Она засмеялась. Над чем?
— Ну и парочка из вас. Потасканный самовлюбленный художник и втайне довольная собой труженица. Сколько у вас было уютных дружеских ленчей, пока я кропал свои буклетики и брошюрки? Всю эту шелуху, которая мне так хорошо удавалась. Которая так раздражала тебя своей незначительностью. Какие сексуальные флюиды носились в воздухе? Разговорчики по душам. Не зазывал он тебя в одну из тех жутких квартир, по которым все время скитался? Полжизни провел в поисках штопора на чужих кухнях. А может, чем оно гнуснее, тем соблазнительней? Ты ему рассказывала о деньгах твоего папаши? Нет, за это он бы тебя возненавидел. Захотел бы, фигурально говоря, оттрахать тебя во всех переносных смыслах. А как насчет Оуэна, насчет твоего трогательного интереса к его увлечениям, к его необычным хобби, этакой игривости, которая на тебя находит в его компании? — Я перешел на имитацию женского голоса, чего не делал со времен перечисления Двадцати семи пороков. — Поверить не могу, лапочка Оуэн, неужто вы не написали ни единой строчки стихов, когда были одиноким маленьким мальчиком под голубыми деревенскими небесами?
— Побошел воб жобопу.
— Ага.
— Идиот.
— Ага. Полиглотка.
— А ты дерьмо.
— Шепотом, шепотом.
Она ушла в дом. Я решил двинуться следом, наощупь в темноте. Слабый шум, свет за углом. Она была в ванной, сидела со спущенными штанами, когда я появился на пороге. Попыталась пинком закрыть дверь, замахала рукой, но ее ногам мешали джинсы, а рука оказалась коротка. Журчание. Слишком настоятельная потребность, чтобы сдержаться.

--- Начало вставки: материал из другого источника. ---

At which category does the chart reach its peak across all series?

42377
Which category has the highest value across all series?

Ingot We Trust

— Над чем это ты тогда смеялась?
— Вон отсюда.
— Я хочу знать.
— Если ты не уберешься…
— Скажи это по-обски.
— Сволочь.
— Может, журнальчик принести?
— Если ты не уйдешь. Если сейчас же не уберешься.

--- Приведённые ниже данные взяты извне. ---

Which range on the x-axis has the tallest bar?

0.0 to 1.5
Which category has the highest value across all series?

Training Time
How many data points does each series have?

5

Спор развивался в ущерб логической последовательности. Он то отступал назад, то рывком продвигался вперед, перескакивая через темы. Настроения менялись очень быстро, и каждого из них хватало на считанные секунды. Скука, праведное негодование, обида. Чувствовать сладкую горечь обиды было так приятно, что мы старались продлить это состояние. Спор приносил обоим удовлетворение по многим причинам — и главным образом потому, что нам не надо было размышлять над собственными словами.